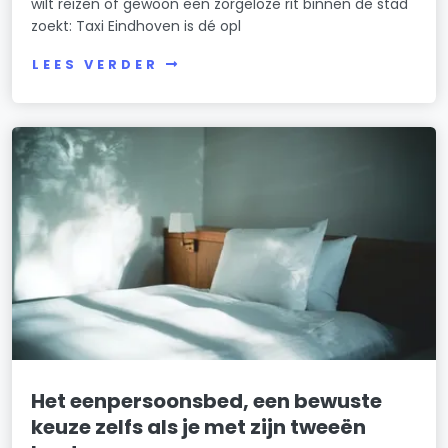
wilt reizen of gewoon een zorgeloze rit binnen de stad
zoekt: Taxi Eindhoven is dé opl
LEES VERDER
Het eenpersoonsbed, een bewuste
keuze zelfs als je met zijn tweeën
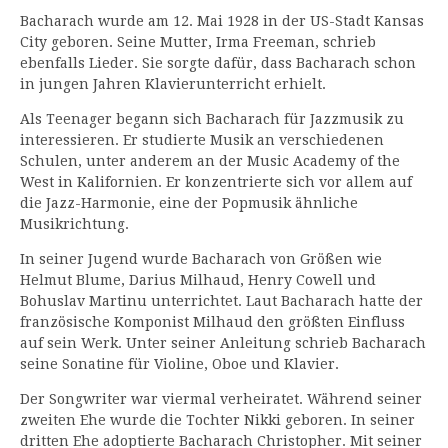
Bacharach wurde am 12. Mai 1928 in der US-Stadt Kansas
City geboren. Seine Mutter, Irma Freeman, schrieb
ebenfalls Lieder. Sie sorgte dafür, dass Bacharach schon
in jungen Jahren Klavierunterricht erhielt.
Als Teenager begann sich Bacharach für Jazzmusik zu
interessieren. Er studierte Musik an verschiedenen
Schulen, unter anderem an der Music Academy of the
West in Kalifornien. Er konzentrierte sich vor allem auf
die Jazz-Harmonie, eine der Popmusik ähnliche
Musikrichtung.
In seiner Jugend wurde Bacharach von Größen wie
Helmut Blume, Darius Milhaud, Henry Cowell und
Bohuslav Martinu unterrichtet. Laut Bacharach hatte der
französische Komponist Milhaud den größten Einfluss
auf sein Werk. Unter seiner Anleitung schrieb Bacharach
seine Sonatine für Violine, Oboe und Klavier.
Der Songwriter war viermal verheiratet. Während seiner
zweiten Ehe wurde die Tochter Nikki geboren. In seiner
dritten Ehe adoptierte Bacharach Christopher. Mit seiner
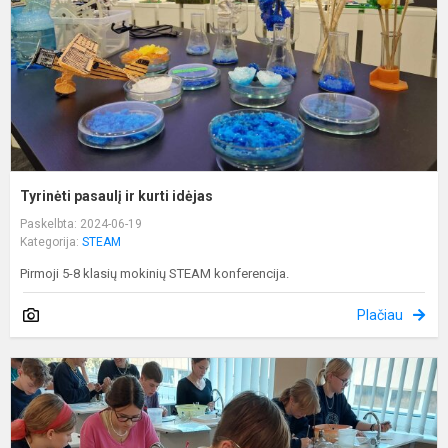
Tyrinėti pasaulį ir kurti idėjas
Paskelbta: 2024-06-19
Kategorija:
STEAM
Pirmoji 5-8 klasių mokinių STEAM konferencija.
Plačiau
Į
t
į
m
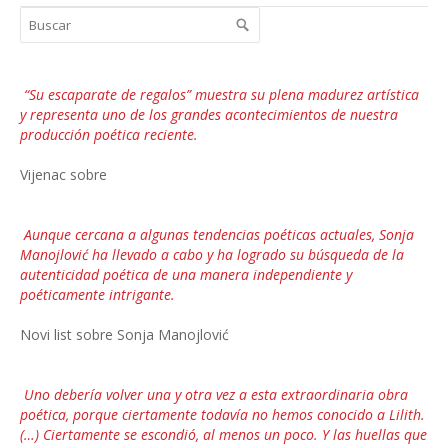
“Su escaparate de regalos” muestra su plena madurez artística
y representa uno de los grandes acontecimientos de nuestra
producción poética reciente.
Vijenac sobre
Aunque cercana a algunas tendencias poéticas actuales, Sonja
Manojlović ha llevado a cabo y ha logrado su búsqueda de la
autenticidad poética de una manera independiente y
poéticamente intrigante.
Novi list sobre Sonja Manojlović
Uno debería volver una y otra vez a esta extraordinaria obra
poética, porque ciertamente todavía no hemos conocido a Lilith.
(…) Ciertamente se escondió, al menos un poco. Y las huellas que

* _Exercise directions_:
Give the text lines from all of the records above as a numbered list, with blank lines dropped. Leave the pictures out of your answer.

* _Reply_:
1. wilt reizen of gewoon een zorgeloze rit binnen de stad
2. zoekt: Taxi Eindhoven is dé opl
3. LEES VERDER
4. Het eenpersoonsbed, een bewuste
5. keuze zelfs als je met zijn tweeën
6. Bacharach wurde am 12. Mai 1928 in der US-Stadt Kansas
7. City geboren. Seine Mutter, Irma Freeman, schrieb
8. ebenfalls Lieder. Sie sorgte dafür, dass Bacharach schon
9. in jungen Jahren Klavierunterricht erhielt.
10. Als Teenager begann sich Bacharach für Jazzmusik zu
11. interessieren. Er studierte Musik an verschiedenen
12. Schulen, unter anderem an der Music Academy of the
13. West in Kalifornien. Er konzentrierte sich vor allem auf
14. die Jazz-Harmonie, eine der Popmusik ähnliche
15. Musikrichtung.
16. In seiner Jugend wurde Bacharach von Größen wie
17. Helmut Blume, Darius Milhaud, Henry Cowell und
18. Bohuslav Martinu unterrichtet. Laut Bacharach hatte der
19. französische Komponist Milhaud den größten Einfluss
20. auf sein Werk. Unter seiner Anleitung schrieb Bacharach
21. seine Sonatine für Violine, Oboe und Klavier.
22. Der Songwriter war viermal verheiratet. Während seiner
23. zweiten Ehe wurde die Tochter Nikki geboren. In seiner
24. dritten Ehe adoptierte Bacharach Christopher. Mit seiner
25. Tyrinėti pasaulį ir kurti idėjas
26. Paskelbta: 2024-06-19
27. Kategorija:
28. STEAM
29. Pirmoji 5-8 klasių mokinių STEAM konferencija.
30. Plačiau
31. Į
32. t
33. į
34. m
35. “Su escaparate de regalos” muestra su plena madurez artística
36. y representa uno de los grandes acontecimientos de nuestra
37. producción poética reciente.
38. Vijenac sobre
39. Aunque cercana a algunas tendencias poéticas actuales, Sonja
40. Manojlović ha llevado a cabo y ha logrado su búsqueda de la
41. autenticidad poética de una manera independiente y
42. poéticamente intrigante.
43. Novi list sobre Sonja Manojlović
44. Uno debería volver una y otra vez a esta extraordinaria obra
45. poética, porque ciertamente todavía no hemos conocido a Lilith.
46. (…) Ciertamente se escondió, al menos un poco. Y las huellas que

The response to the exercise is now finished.